Varron ne s’est pas expliqué avec cette liberté ; il n’a eu de courage que pour réprouver la théologie fabuleuse, laissant à Sénèque l’honneur de battre en brèche la théologie civile. À vrai dire pourtant, les temples où se font ces turpitudes sont plus détestables encore que les théâtres, où on se contente de les figurer. C’est pourquoi Sénèque veut que le sage, en matière de théologie civile, se contente de cette adhésion tout extérieure qui n’engage pas les sentiments du cœur. Voici ses propres paroles : « Le sage observera toutes ces pratiques comme ordonnées par les lois et non comme agréables aux dieux ». Et quelques lignes plus bas : « Que dirai-je des alliances que nous formons entre les dieux, où la bienséance même n’est pas observée, puisqu’on y marie le frère avec la sœur ? Nous donnons Bellone à Mars, Vénus à Vulcain, Salacie à Neptune. Nous laissons d’autres divinités dans le célibat, faute sans doute d’un parti sortable ; et cependant les veuves ne manquent pas, comme Populonia, Fulgora, Rumina, qui ne doivent pas, j’en conviens, trouver aisément des maris. Il faudra donc se résigner à adorer cette ignoble troupe de divinités, qu’une longue superstition n’a cessé de grossir ; mais nous n’oublierons pas que si nous leur rendons un culte, c’est pour obéir à la coutume plutôt qu’à la vérité ». Sénèque avoue donc que ni les lois ni la coutume n’avaient rien institué dans la théologie civile qui fût agréable aux dieux ou conforme à la vérité ; mais, bien que la philosophie eût presque affranchi son âme, il ne laissait pas d’honorer ce qu’il censurait, de faire ce qu’il désapprouvait, d’adorer ce qu’il avait en mépris, et cela parce qu’il était membre du sénat romain. La philosophie lui avait appris à ne pas être superstitieux devant la nature, mais les lois et la coutume le tenaient asservi devant la société ; il ne montait pas sur le théâtre, mais il imitait les comédiens dans les temples : d’autant plus coupable qu’il prenait le peuple pour dupe, tandis qu’un comédien divertit les spectateurs et ne les trompe pas.

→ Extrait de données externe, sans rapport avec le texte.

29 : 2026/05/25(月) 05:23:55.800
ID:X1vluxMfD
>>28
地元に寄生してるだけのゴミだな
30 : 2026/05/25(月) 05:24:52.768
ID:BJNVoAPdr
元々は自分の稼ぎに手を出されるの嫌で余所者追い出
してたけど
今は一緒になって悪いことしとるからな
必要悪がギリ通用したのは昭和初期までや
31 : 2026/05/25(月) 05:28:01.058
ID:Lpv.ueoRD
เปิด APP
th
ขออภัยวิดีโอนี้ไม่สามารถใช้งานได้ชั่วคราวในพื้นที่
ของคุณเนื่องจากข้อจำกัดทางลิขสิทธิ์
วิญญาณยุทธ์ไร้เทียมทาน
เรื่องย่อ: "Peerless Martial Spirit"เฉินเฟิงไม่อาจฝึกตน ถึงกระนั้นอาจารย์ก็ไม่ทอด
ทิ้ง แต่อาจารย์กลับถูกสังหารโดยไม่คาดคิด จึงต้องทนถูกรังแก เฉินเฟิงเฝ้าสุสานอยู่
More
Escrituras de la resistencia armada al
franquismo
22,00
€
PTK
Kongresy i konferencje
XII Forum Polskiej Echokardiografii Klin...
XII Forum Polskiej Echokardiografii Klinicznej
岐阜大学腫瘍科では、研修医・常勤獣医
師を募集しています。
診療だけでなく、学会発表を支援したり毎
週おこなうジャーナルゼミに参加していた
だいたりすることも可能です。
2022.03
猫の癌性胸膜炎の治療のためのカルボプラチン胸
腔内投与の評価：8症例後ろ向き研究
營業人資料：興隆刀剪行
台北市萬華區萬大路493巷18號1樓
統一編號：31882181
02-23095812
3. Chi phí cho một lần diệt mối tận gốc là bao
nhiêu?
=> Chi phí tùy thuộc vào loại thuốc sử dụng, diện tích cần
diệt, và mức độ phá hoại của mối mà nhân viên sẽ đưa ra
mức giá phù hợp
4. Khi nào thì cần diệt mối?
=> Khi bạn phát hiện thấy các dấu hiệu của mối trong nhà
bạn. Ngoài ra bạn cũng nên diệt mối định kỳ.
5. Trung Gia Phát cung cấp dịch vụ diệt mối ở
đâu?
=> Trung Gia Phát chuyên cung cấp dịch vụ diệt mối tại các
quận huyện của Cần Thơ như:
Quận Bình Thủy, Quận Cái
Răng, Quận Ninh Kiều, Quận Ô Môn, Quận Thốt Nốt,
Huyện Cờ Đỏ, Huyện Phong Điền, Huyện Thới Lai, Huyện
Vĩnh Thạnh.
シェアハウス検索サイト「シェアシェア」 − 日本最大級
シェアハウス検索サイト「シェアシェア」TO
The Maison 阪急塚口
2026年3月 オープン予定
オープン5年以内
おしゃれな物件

  1. Que Sénèque ait vécu au temps des Apôtres, ce n’est pas matière à conjecture ; c’est un fait connu et certain, pour saint Augustin comme pour nous. Il est donc probable que les documents dont il est question ici sont les prétendues lettres de Sénèque à saint Paul. Nous voyons, par un autre passage de saint Augustin (Epist., 153, n. 14), qu’il ne doutait pas de l’authenticité de ces lettres, restées suspectes à la critique.
  2. Cet ouvrage de Sénèque, mentionné aussi par Tertullien dans son Apologétique, ch. 12, n’est pas parvenu jusqu’à nous.
  3. Voyez encore dans Sénèque la lettre XCV.